SELECTED EXCERPT —
The whole point of this Act, should it get passed, is to extend intellectual property rights and concepts and related litigation to the world of fashion and design. The Act has been kicking around for some time, but because it evidently has some teeth, it’s been viewed as being controversial and thus put on the back burner, until now.

The latest attempt to stop knock-offs, the stalled Design Piracy Prohibition Act, aims to provide sui generis protection to fashion designers for a period of three years. Sui generis is a Latin expression, meaning of its own kind or unique in its characteristics. Design piracy legislation is already in place in Japan, India and Europe.

The Act would extend protection to “the appearance as a whole of an article of apparel, including its ornamentation,” with ‘apparel’ defined to include men’s, women’s, or children’s clothing, including undergarments, outerwear, gloves, footwear, and headgear; handbags, purses, and tote bags; belts, and eyeglass frames. To get the protection for three years, a designer would have to register with the US Copyright Office within three months of going public with a design.

“Fashion piracy and knock-offs are extremely unfair and economically hurtful for emerging designers. This is because many may see their designs knocked off before their own creations get to stores. While there needs to be a way to stop this, I worry that the legislative approach may have some unintended consequences,” said David Alden Erikson, a Los Angeles fashion law attorney.

With the advent of more and more knock-offs and rip-offs of aspiring designer’s creations, and the subsequent more frequent legal battles this has engendered, this issue has come to the forefront once again. While the general public doesn’t think much about it, other than what they are ultimately paying for an item, designers are quite fed up with being knocked off. It costs them money and prestige.

Currently, fashion only has the protection of copyright if its shape is non-functional enough to be classified as a creative sculpture; or that a design, pattern, or image on the clothes qualifies as pictorial/graphic. The law does offer some protection against counterfeiters, but this only if the trademark defense is used and not when a knock-off is copied under a different label. There is also patent protection of sorts available that only applies to an ornamental design that is new, original and not obvious. The definition for new, original and non-obvious is pretty tough to pin down.

EXERCISE OBJECTIVE — Rewrite everything in the design piracy passage from "The latest attempt" down to "with a design.", changing "three years" to "five years". Rely only on the design piracy passage.

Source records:
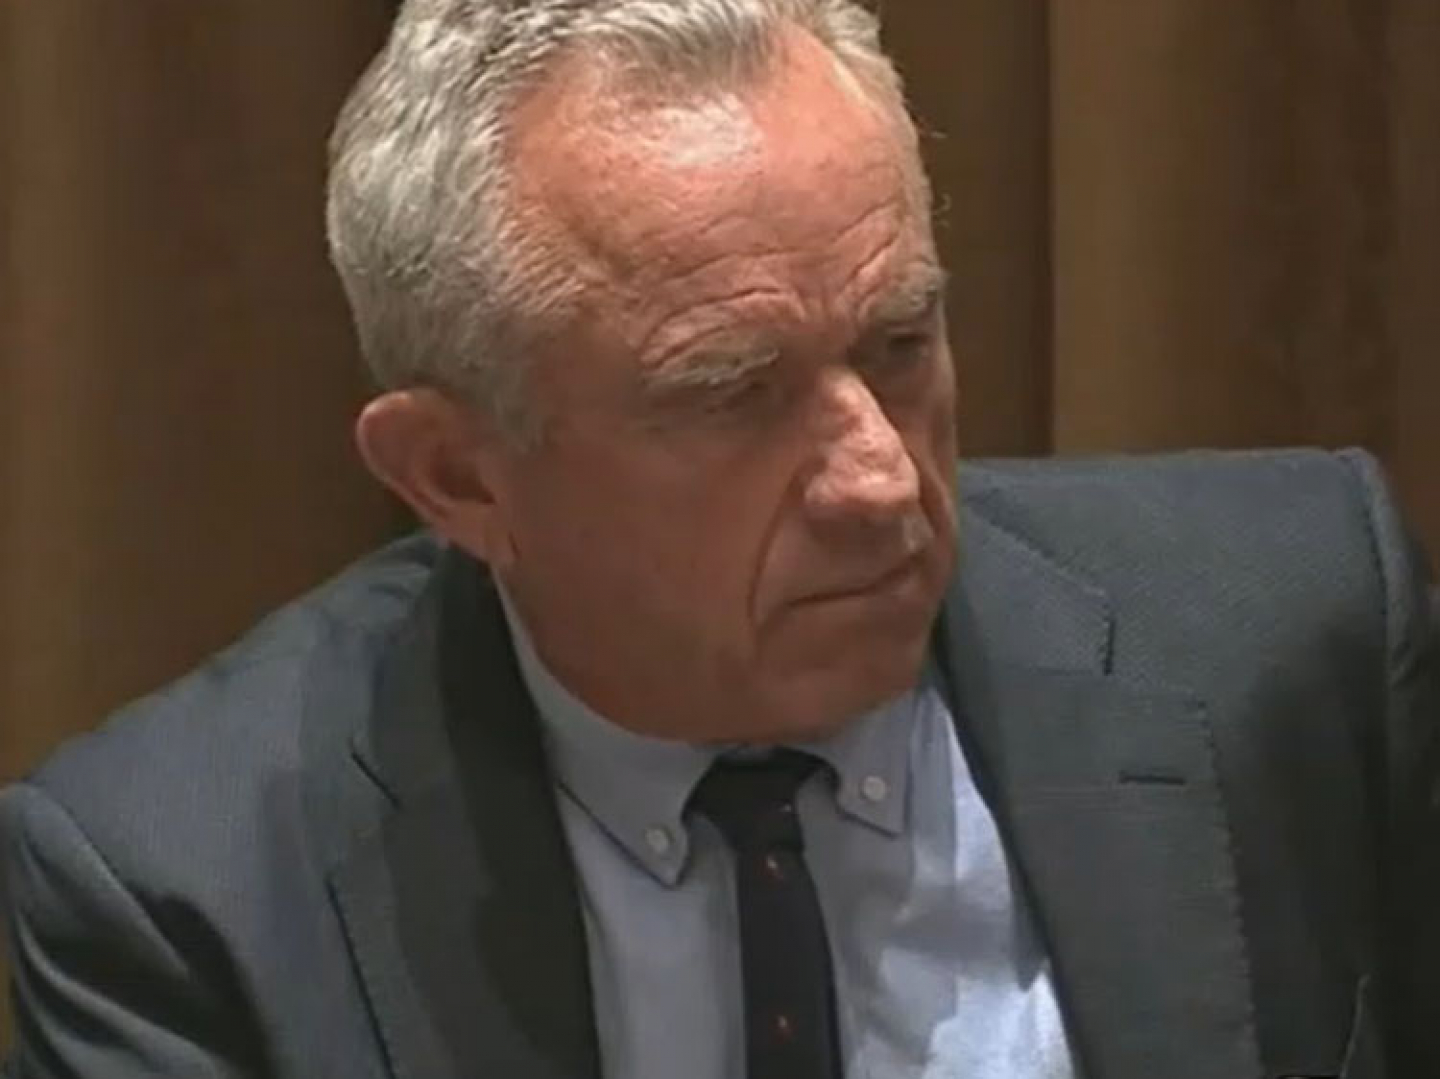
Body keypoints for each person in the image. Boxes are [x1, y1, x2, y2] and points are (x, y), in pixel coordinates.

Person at [2, 1, 1436, 1076]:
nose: (879, 481)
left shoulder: (1296, 633)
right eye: (731, 395)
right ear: (456, 475)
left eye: (900, 343)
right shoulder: (180, 897)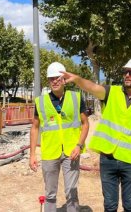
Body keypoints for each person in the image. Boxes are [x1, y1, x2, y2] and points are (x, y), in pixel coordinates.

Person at [62, 57, 131, 212]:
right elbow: (92, 87)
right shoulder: (112, 92)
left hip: (130, 161)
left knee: (130, 205)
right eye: (126, 72)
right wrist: (77, 79)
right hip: (108, 159)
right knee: (110, 206)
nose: (127, 75)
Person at [30, 62, 89, 212]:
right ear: (48, 81)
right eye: (51, 78)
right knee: (50, 193)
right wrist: (32, 155)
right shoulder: (41, 102)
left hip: (72, 152)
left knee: (71, 190)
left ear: (64, 79)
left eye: (58, 77)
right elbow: (35, 127)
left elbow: (85, 124)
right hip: (50, 152)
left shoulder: (76, 98)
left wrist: (79, 145)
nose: (55, 81)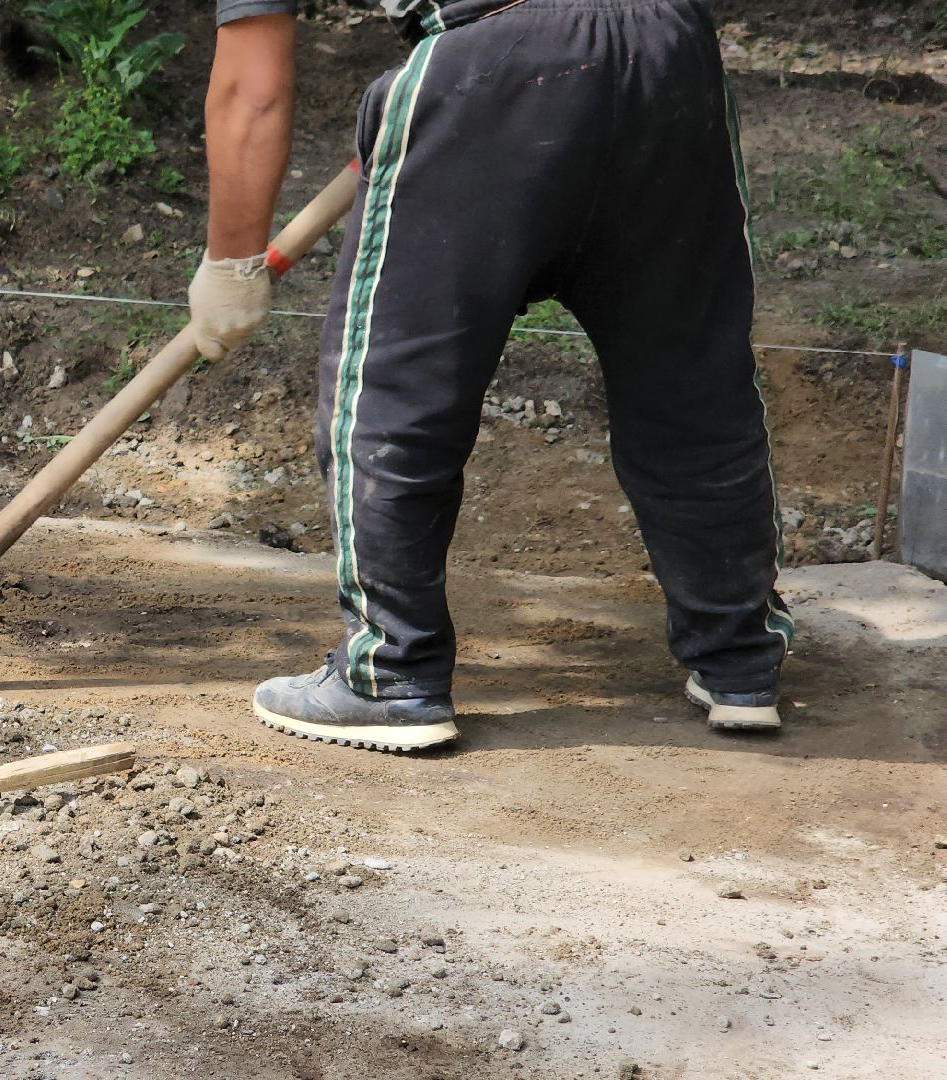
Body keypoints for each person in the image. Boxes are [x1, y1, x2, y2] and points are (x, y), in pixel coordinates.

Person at [187, 0, 793, 752]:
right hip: (667, 54)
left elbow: (254, 87)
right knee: (692, 381)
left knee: (395, 389)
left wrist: (232, 260)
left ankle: (391, 674)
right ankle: (738, 659)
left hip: (489, 65)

COMPLETED TASK —
The latest attempt to stop knock-offs, the stalled Design Piracy Prohibition Act, aims to provide sui generis protection to fashion designers for a period of five years. Sui generis is a Latin expression, meaning of its own kind or unique in its characteristics. Design piracy legislation is already in place in Japan, India and Europe.

The Act would extend protection to “the appearance as a whole of an article of apparel, including its ornamentation,” with ‘apparel’ defined to include men’s, women’s, or children’s clothing, including undergarments, outerwear, gloves, footwear, and headgear; handbags, purses, and tote bags; belts, and eyeglass frames. To get the protection for five years, a designer would have to register with the US Copyright Office within three months of going public with a design.